Wir legen 3 Stunden vor Hochwasser in Gibraltar ab. Die Durchfahrt klappt gemischt. Aus Haralds Sicht läuft alles bestens. Meine Planung war gut, die Strömung ist mit uns und die großen Schiffe im Verkehrstrennungsgebiet passen auf uns auf. Zwölf Stunden später liegt der Atlantik vor uns und es ist ein wahnsinnig geiles Gefühl, mit den Lichtern von Marokko im Rücken auf die offene See zu fahren. So hat es zumindest Harald beschrieben. Aus meiner Sicht läuft es nämlich ein bisschen mimimäßig. Ich werde gleich nach der Abfahrt so richtig seekrank, segle drei Stunden tapfer mit dem Speitütchen in die Straße von Gibraltar und dann verschwinde ich mit Reisegoldtabletten in die Koje und wache erst zur Nachtwache wieder auf, als die ganze Durchfahrt längst passiert ist und wir schon auf dem Atlantik sind. (Ich bin früher nie nie nie seekrank geworden. Erst jetzt erwischt es mich regelmäßig. Was isn das??).

Irgendwann sind die Licher vom Land weg und wir segeln die nächsten 5 Tage nur von Wasser umgeben Richtung Kanaren. Unser erster richtiger Atlantiktörn.

Wie es war? Für mich waren die größten Herausforderungen der Schlafmangel und die Kälte (es ist halt auch hier Januar). Wir haben nachts einen 3 und tags einen 4 Stunden Wachwechsel gemacht. Wir sind ja nur zu zweit, da klingelt oft der Wecker. An 3 von den 5 Tagen hatten wir außerdem richtig Wellen. Alles schaukelt massiv und man kann nicht wirklich schlafen, wenn es einen hochwirft im Bett, weil so ein fieser Querläufer das Boot umlegt. Und ich habe neue beste Kumpels an Bord gefunden. Skiunterwäsche, Schlafsack und Wärmflasche.

Und das faszinierende? Alles beherrschend ist immer das Boot. Du kannst nicht bestimmen, wie es läuft und was passiert. Du musst einfach reagieren und mitmachen. Keine Wahl. Das Meer ist viel stärker. Die Nächte haben eine ganz andere Stimmung als an Land. Wenn der Mond untergegangen ist, ist alles pechschwarz. So finster, dass es unheimlich wird. Und wenn es wolkenlos ist, gibt es den schönsten Sternenhimmel überhaupt.
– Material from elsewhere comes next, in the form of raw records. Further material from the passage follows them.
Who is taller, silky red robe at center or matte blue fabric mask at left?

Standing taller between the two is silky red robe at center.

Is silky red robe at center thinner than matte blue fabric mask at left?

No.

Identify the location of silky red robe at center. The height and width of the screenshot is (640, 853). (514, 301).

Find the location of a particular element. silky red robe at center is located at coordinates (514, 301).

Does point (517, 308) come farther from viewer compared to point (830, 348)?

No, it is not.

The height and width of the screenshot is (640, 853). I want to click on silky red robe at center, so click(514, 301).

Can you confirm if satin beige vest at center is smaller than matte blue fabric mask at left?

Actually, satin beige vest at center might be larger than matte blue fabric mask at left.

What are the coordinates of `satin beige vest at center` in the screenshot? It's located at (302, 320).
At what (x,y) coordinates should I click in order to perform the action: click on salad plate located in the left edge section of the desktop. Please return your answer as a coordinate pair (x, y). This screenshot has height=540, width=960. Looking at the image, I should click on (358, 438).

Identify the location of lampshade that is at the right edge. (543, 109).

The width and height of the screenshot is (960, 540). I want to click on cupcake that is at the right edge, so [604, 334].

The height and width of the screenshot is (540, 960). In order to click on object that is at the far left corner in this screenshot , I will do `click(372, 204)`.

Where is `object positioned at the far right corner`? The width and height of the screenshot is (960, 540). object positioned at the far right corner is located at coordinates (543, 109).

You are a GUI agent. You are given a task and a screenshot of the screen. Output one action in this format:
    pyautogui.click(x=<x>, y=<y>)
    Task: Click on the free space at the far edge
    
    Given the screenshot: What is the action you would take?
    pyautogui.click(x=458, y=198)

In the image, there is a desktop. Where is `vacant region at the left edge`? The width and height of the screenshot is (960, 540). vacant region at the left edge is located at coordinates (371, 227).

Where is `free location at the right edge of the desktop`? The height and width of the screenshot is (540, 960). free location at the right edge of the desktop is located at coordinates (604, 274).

Eigentlich hat alles super geklappt. Wir hatten keine brenzlige Situation, die Wetter- und Seevorhersagen von Wetterwelt sind eins zu eins eingetroffen und die Atlantikwellen machen einem keine Angst. Erst kommt die Wasserwand von hinten, dann geht es aaaauuuuuf, guter Ausblick vom Wellenberg, dann wieder aaaaaab. Dauert 12 Sekunden. Nächste Wasserwand.

Ist etwas schiefgegangen? Wir haben zwei Fehler gemacht. Erstens: Wir haben uns nicht richtig darauf vorbereitet, mit dem Wind fast direkt von hinten zu segeln. Ohne ausgebaumte Genua ist das eigentlich nicht möglich. Das hat uns schon geärgert. (Kleiner Einschub, mittlerweile haben wir uns natürlich mit der Konstruktion unserer Passatwindbesegelung beschäftigt und können unsere Whiskerpoles montieren.) Zweitens: Als wir in die Nähe von Lanzarote gekommen sind, haben wir die Lust verloren, noch einen Tag länger bis Las Palmas zu segeln und sind nach Arrecife abgebogen – soweit ok. Aber ohne dem Wetterforecast zu glauben, der nämlich eine Winddrehung angesagt hatte. Innerhalb einer Stunde hatten wir 3m Wellen gegen uns, sind nicht mehr von der Stelle gekommen und haben einen halben Tag verloren, weil wir abdrehen und nach La Graciosa mussten. Ein dämlicher Anfängerfehler, aber La Graciosa war super chillig. Ist also auch nochmal gut ausgegangen.

Mal sehen, was unsere Generalprobe gebracht hat, wenn wir die 3 Wochen Transatlantik angehen. Freue mich schon drauf.